Search code examples
xpathblockquote

Excluding blockquote from forum post with xpath


I'm trying to extract forum posts (message2) while getting rid of the blockquote (message1). Here is the HTML (post content modified/simplified):

 <div class="cPost_contentWrap ipsPad">
                      <div data-controller="core.front.core.lightboxedImages" class="ipsType_normal ipsType_richText ipsContained" itemprop="text" data-role="commentContent">
                        <blockquote data-ipsquote-contentclass="forums_Topic" data-ipsquote-contentid="40244" data-ipsquote-contenttype="forums" data-ipsquote-contentapp="forums" data-cite="aries_gurl" data-ipsquote-username="aries_gurl" data-ipsquote-contentcommentid="584324" class="ipsQuote" data-ipsquote="">
                          <div>
                            (message1)
                          </div>
                        </blockquote>

                        <p>(message2)</p>
                      </div>

I am trying with the following XPath query:

//div[@class="ipsType_normal ipsType_richText ipsContained"]/p[not(@class="ipsQuote")]

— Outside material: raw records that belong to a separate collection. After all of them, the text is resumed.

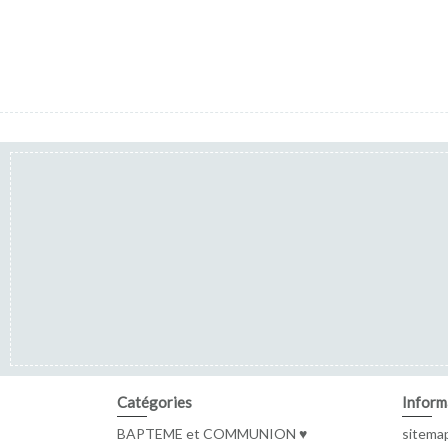
Catégories
Inform
BAPTEME et COMMUNION ♥
sitema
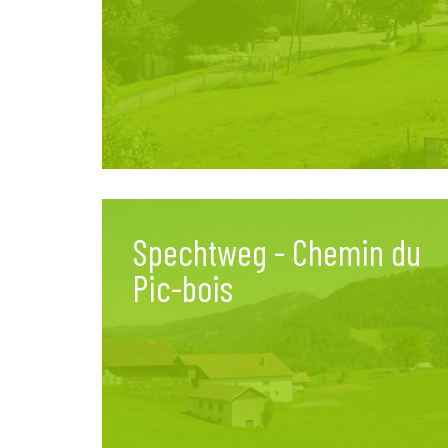
Spechtweg - Chemin du
Pic-bois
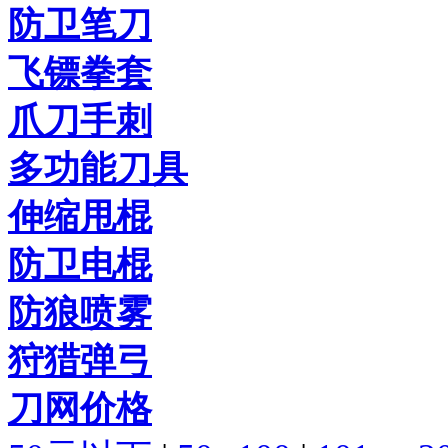
防卫笔刀
飞镖拳套
爪刀手刺
多功能刀具
伸缩甩棍
防卫电棍
防狼喷雾
狩猎弹弓
刀网价格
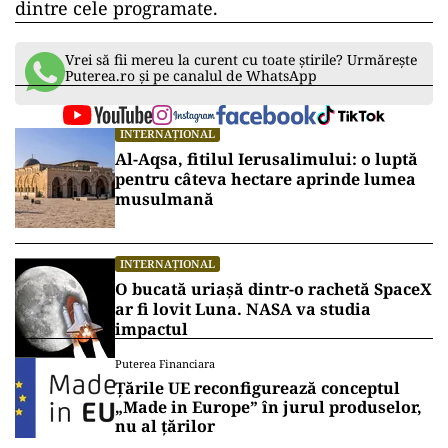
dintre cele programate.
Vrei să fii mereu la curent cu toate știrile? Urmărește
Puterea.ro și pe canalul de WhatsApp
INTERNAȚIONAL
Al-Aqsa, fitilul Ierusalimului: o luptă
pentru câteva hectare aprinde lumea
musulmană
INTERNAȚIONAL
O bucată uriașă dintr-o rachetă SpaceX
ar fi lovit Luna. NASA va studia
impactul
Puterea Financiara
Țările UE reconfigurează conceptul
„Made in Europe” în jurul produselor,
nu al țărilor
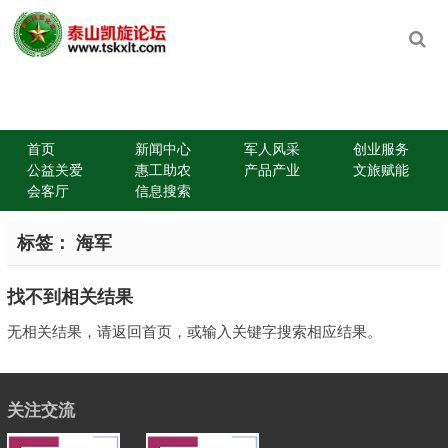
首页
新闻中心
军人风采
创业服务
公益关爱
惠工助农
产品产业
文旅赋能
会客厅
信息搜索
标签：
海军
找不到相关结果
无相关结果，请返回首页，或输入关键字搜索相应结果。
关注交流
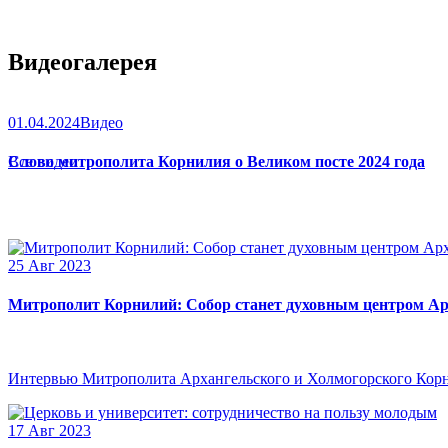
Видеогалерея
01.04.2024
Видео
Слово митрополита Корнилия о Великом посте 2024 года
Все видео
25 Авг 2023
Митрополит Корнилий: Собор станет духовным центром Ар
Интервью Митрополита Архангельского и Холмогорского Кор
17 Авг 2023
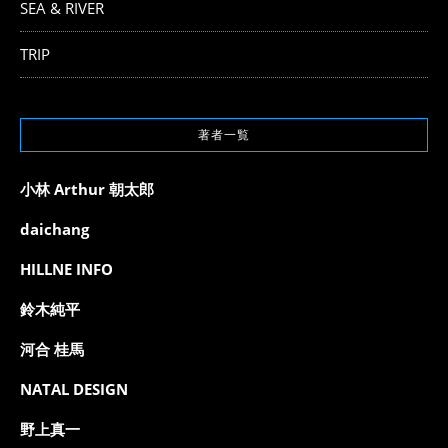
SEA & RIVER
TRIP
著者一覧
小林 Arthur 朝太郎
daichang
HILLNE INFO
鈴木純平
河合 桂馬
NATAL DESIGN
野上真一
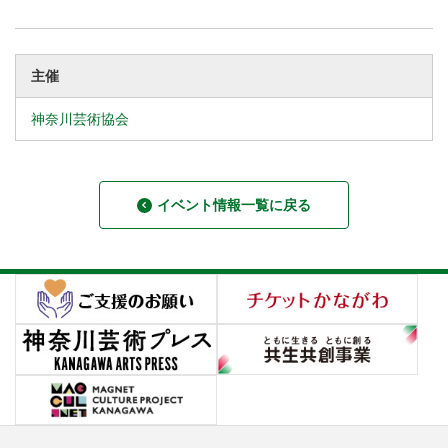
主催
神奈川芸術協会
イベント情報一覧に戻る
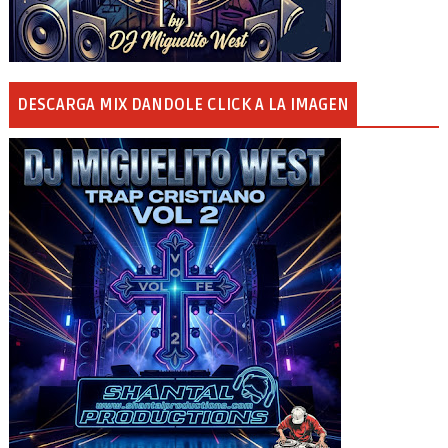
DESCARGA MIX DANDOLE CLICK A LA IMAGEN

For some reason, however, this query returns all subsequent posts under the same case rather than just the current node -so, taking the above as a reference, the returned results would be: message2 message2 message2 message2, and so on (total N of messages).

Is there a way I can get one message at a time? Thank you!


Solution

  • Is there a way I can get one message at a time?

    Yes ;) use:

    (//div[@class="ipsType_normal ipsType_richText ipsContained"]/p[not(@class="ipsQuote")])[1] 
    

    for the first one. And [n] with n=1..x for the others.